Brescia, l'Ortomercato rischia di chiudere

Sos dei grossisti: oppressi dai costi di gestione. Gregorelli: urge nuovo piano industriale

Brescia, l'Ortomercato rischia di chiudere
"Siamo orgogliosi della storia del nostro mercato, ma dobbiamo riconoscere che in questo momento siamo un nobile in decadenza". È cosi che Oliviero Gregorelli, presidente del sindacato grossisti ortofrutticoli di Brescia, ha definito ad Italiafruit News l'Ortomercato, da cui proviene il grido di allarme degli operatori oppressi da costi di gestione eccessivi e da un calo dei consumi costante. Due fattori che rischiano di portare nel medio periodo il mercato di Brescia verso il baratro.

Costi di gestione e calo consumi hanno messo gli operatori k.o.

Le richieste degli operatori al Comune di Brescia sono: dimezzare il canone di concessione, ridurre significativamente la Tari (tassa sui rifiuti) e programmare un piano di rilancio per una struttura ritenuta ormai obsoleta. Attualmente il Consorzio Brescia Mercati paga un affitto di 540mila euro l'anno all'amministrazione comunale, 20,87 euro al metro quadro per la Tari e le imprese pagano una tassa di 2.500 euro per ogni modulo espositivo. Da questi dati emerge come quello di Brescia sia il mercato più costoso del Nord Italia.

Se si aggiunge anche la contrazione dei consumi avvenuta negli ultimi anni, ecco che la situazione diventa insostenibile per gli operatori. "Il mercato di Brescia ha sempre vissuto di consumi legati al territorio e vanta una storia virtuosa. – afferma Gregorelli - Una sorta di isola felice, grazie anche alla fiorente realtà bresciana. Ora, però, la crisi ha reso impossibile sostenere costi così alti, perlopiù per una struttura non più adeguata".


ortomercato di brescia rischia di chiudere


Alcuni operatori hanno lasciato il Mercato, per evitare sia il fallimento che il concordato preventivo. Dal 2009 ad oggi, sono già 6 le ditte che hanno chiuso l'attività ed altre dichiarano di essere pronte a farlo se non cambierà la situazione. Quando il mercato si è spostato nella nuova sede di Via Orzinuovi (nel 1987), le aziende presenti erano 46: ora sono 21, detengono il 16,5% delle azioni del Consorzio ma sono pronte a lasciare l'intero pacchetto.

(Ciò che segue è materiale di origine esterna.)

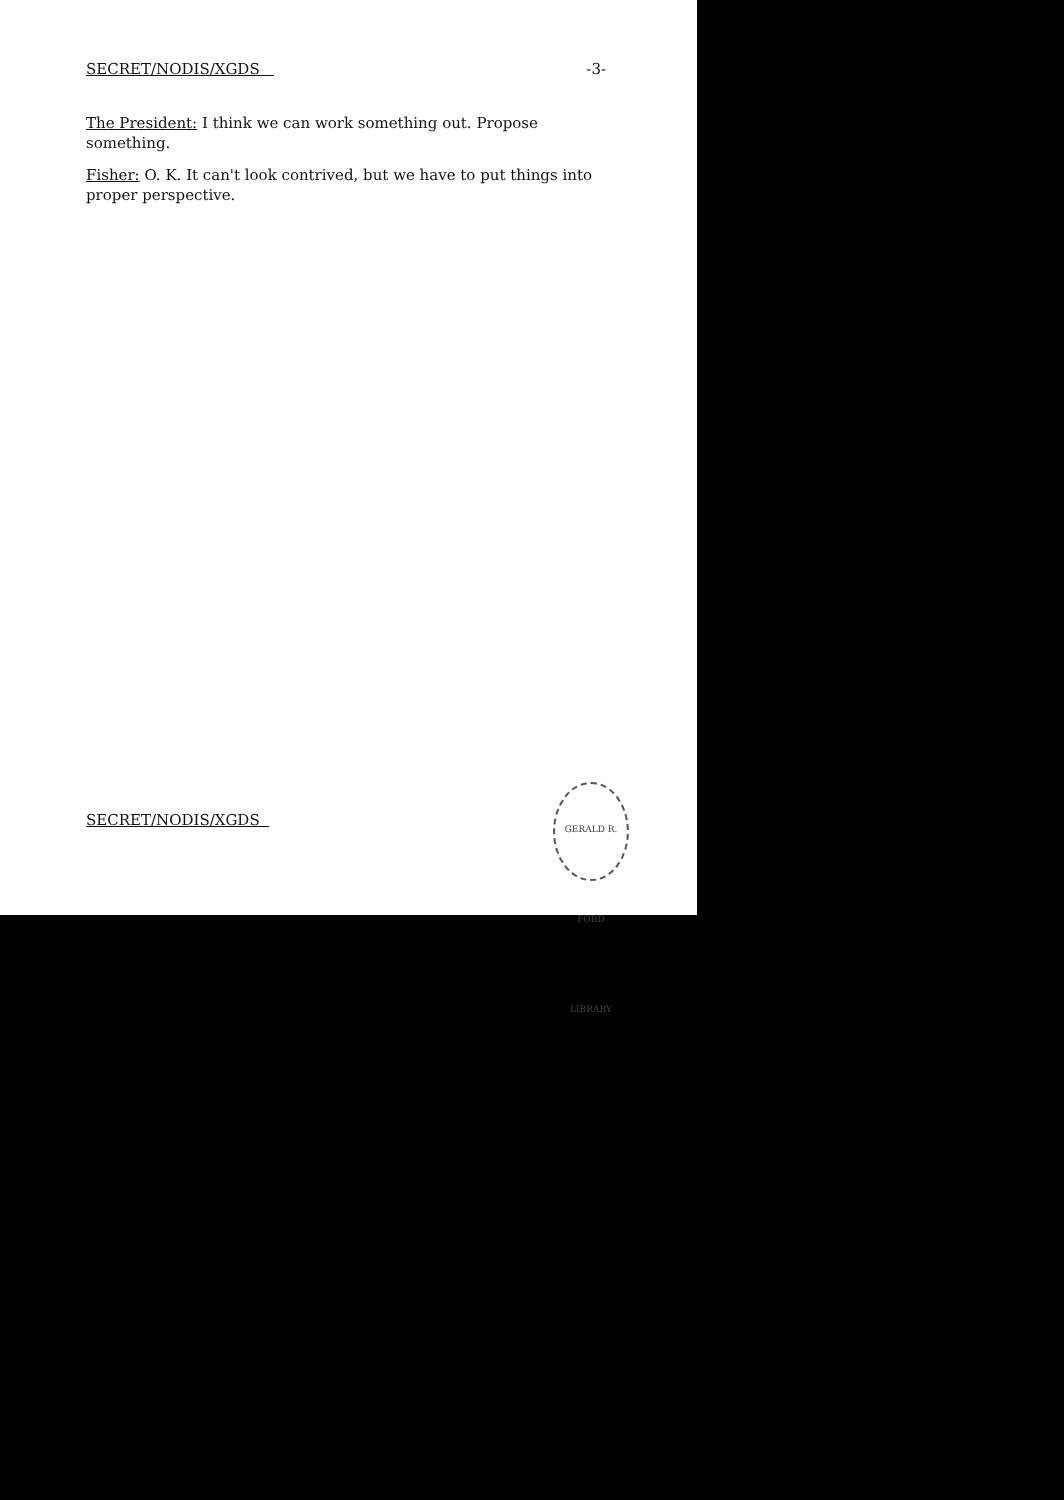SECRET/NODIS/XGDS -3-
The President: I think we can work something out. Propose something.
Fisher: O. K. It can't look contrived, but we have to put things into proper perspective.
SECRET/NODIS/XGDS
GERALD R. FORD LIBRARY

«Bene interventi immediati, ma serve nuovo piano industriale per rilancio»

Nonostante il quadro delineato sia preoccupante, Gregorelli si mostra fiducioso e soddisfatto della sensibilità dimostrata dall'ente gestore: "L'amministrazione comunale ha dato la sua totale disponibilità per farsi carico dei problemi degli operatori. La situazione è molto critica ma bisogna sedersi tutti insieme ad un tavolo. Non bastano solo interventi nell'immediato, ma anche una riprogrammazione ed un nuovo piano industriale che possa dare nuova linfa al mercato. E c'è grande volontà per farlo".